### Provided text
BEGIN

The panel of “The View” includes Joy Behar and Whoopi Goldberg, both of whom are fierce critics of President Donald Trump. In addition, the panel’s most conservative voice, Meghan McCain, could react negatively considering Donald Trump’s attacks on her late father, Sen. John McCain.

After Trump Jr.’s upcoming visit was announced on air last week, “The View” co-host Sunny Hostin said, “Everyone looks so shocked. We have everyone on here.”

That’s true, as “The View” executive producer Candi Carter said during a speaking event last month at the Poynter Institute. During her visit, Carter said the show would welcome Donald Trump.

“He has an open invitation,” Carter said.

‘That’s what we need to do — our jobs’

NBC News’ Lester Holt receiving the 2019 Walter Cronkite Award at Arizona State University on Monday. (Photo courtesy of NBC News)

NBC News’ Lester Holt received the 2019 Walter Cronkite Award for Excellence in Journalism from Arizona State University on Monday.

During his acceptance speech, Holt talked about the assault on journalism.

“The low blow from the highest places are a threat to not only the First Amendment, a fundamental pillar of our democracy, but to journalism around the world,” Holt said. “Some of the tweets and tirades we so often hear are also being heard by, and in some cases, parroted by autocratic leaders around the world in justifying repression of independent journalism.

“But that said, I am of the mind that this is an amazing and important moment for American journalism. Yeah, we’re getting knocked around a little bit, called ‘enemies of the people,’ but this is important to remember: No one is preventing us from doing our jobs, so that’s what we need to do — do our jobs.”

Holt was awarded the Poynter Medal for Lifetime Achievement in Journalism in 2018.

A legacy newspaper goes nonprofit

The Salt Lake Tribune newspaper is now a nonprofit. The Tribune reported that owner Paul Huntsman gives up his sole ownership and the paper will now be run by a board of directors with Huntsman as chairman.

I asked Poynter media business analyst Rick Edmonds to explain why this happened. He told me, “The Huntsman family bought the Salt Lake Tribune in 2016, promising to preserve an independent news voice in Utah’s capital. (The second paper in the city, the Deseret News, is owned by The Church of Jesus Christ of Latter-day Saints). Losses were much more than expected, owner Paul Huntsman announced in 2018, and that ultimately led him to the alternative of switching to a non-profit structure.”

END

### Collected material
BEGIN

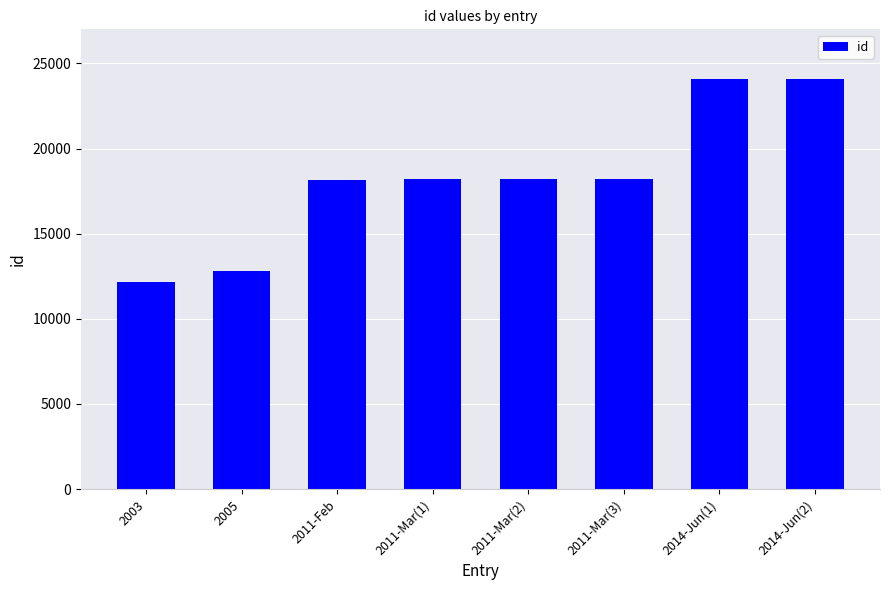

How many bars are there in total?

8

END

### What needs to be done
Reproduce the media news roundup verbatim from "NBC News’ Lester Holt receiving" up to and including "assault on journalism.".

### Answer area
NBC News’ Lester Holt receiving the 2019 Walter Cronkite Award at Arizona State University on Monday. (Photo courtesy of NBC News)

NBC News’ Lester Holt received the 2019 Walter Cronkite Award for Excellence in Journalism from Arizona State University on Monday.

During his acceptance speech, Holt talked about the assault on journalism.